Mucho se ha hablado de Blade Runner. El ejemplo perfecto de «obra de culto», que ha cosechado mayor éxito según se iba alejando la fecha del estreno (hace bien poco volvió a pasarse con gran éxito en las pantallas grandes de medio mundo con una prístina versión remasterizada) y que tantas vueltas hubo de dar hasta lograr el metraje exacto y la trama exacta que quería su director. Un drama que es parte ya de nuestra cultura, y el motivo por el que muchos aún nos sentimos cautivados por su épica y nos hayamos reconocido devotos de la ciencia ficción cinematográfica.

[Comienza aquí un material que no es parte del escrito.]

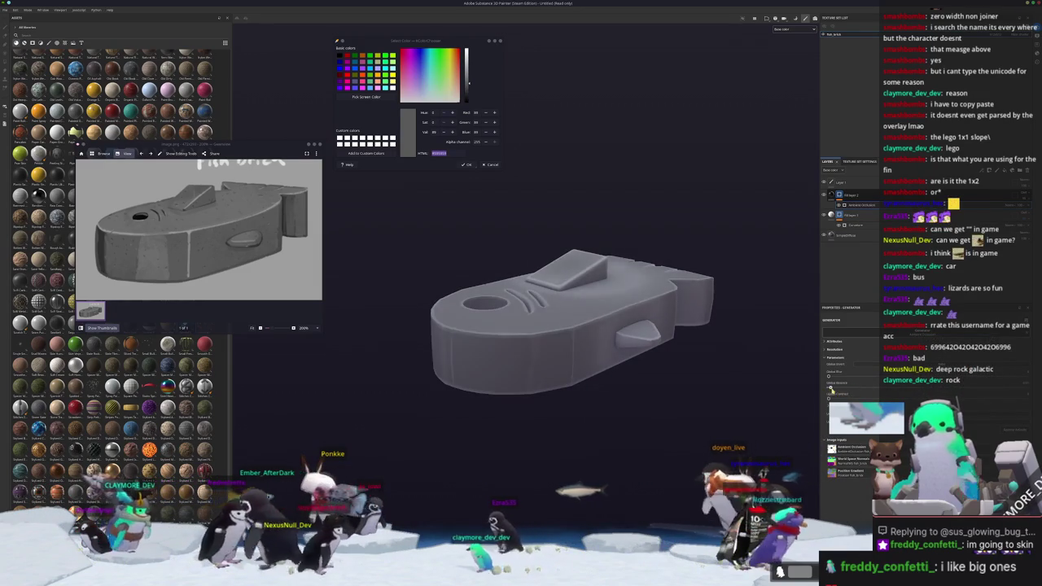
pyautogui.moveTo(838, 390); pyautogui.dragTo(857, 389)
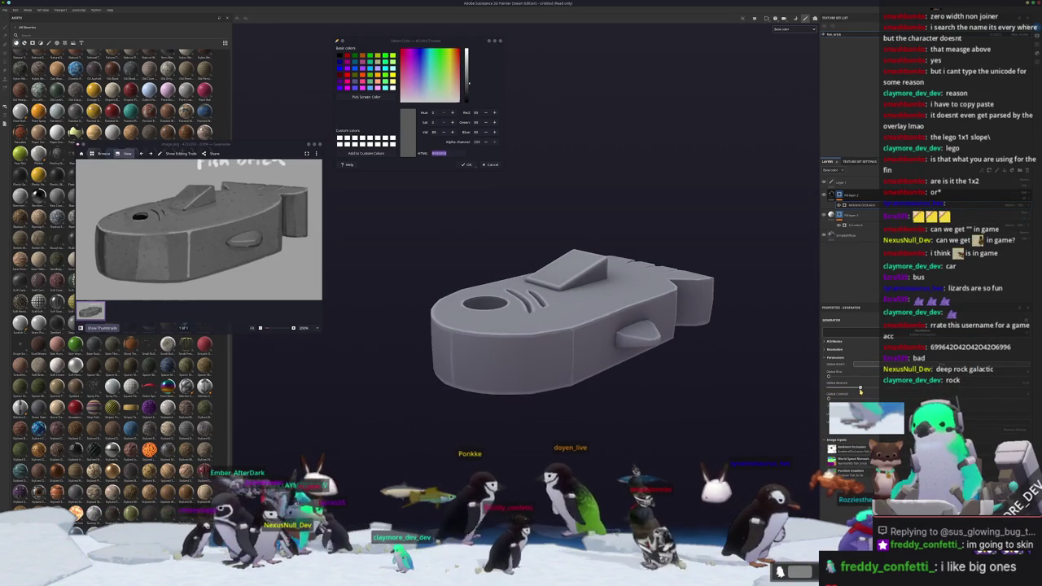
pyautogui.moveTo(840, 395); pyautogui.dragTo(863, 395)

¿Es banal, absurdo, infantil sentirse deudor de un personaje de ficción que ni siquiera es humano? Hasta Hauer ha reconocido que le ha podido su personaje, que es demasiado grande para sentir que simplemente es un papel más en la carrera de un actor. Con Roy todo cambió para hacernos más humanos, más sensibles, más absortos ante un espectáculo, una escena no por repetida menos impactante. Con Roy todos supimos, casi como si nunca lo hubiésemos querido saber, que no sirve de nada atacar naves en llamas más allá de Orión, ni ver Rayos C brillar en la oscuridad cerca de la puerta de Tanhäuser, no sirve de nada ser el mejor espécimen de tu especie, ser capaz de levantar un hombre en vilo con una mano herida cuando las fuerzas empiezan a fallarte. No sirve porque todo eso que vivimos, todos esos recuerdos que atesoramos, se perderán sin remedio en el océano del tiempo, como lágrimas en la lluvia. Y eso ya nunca cambiará, ni nada ni nadie podrá evitar que lo sintamos.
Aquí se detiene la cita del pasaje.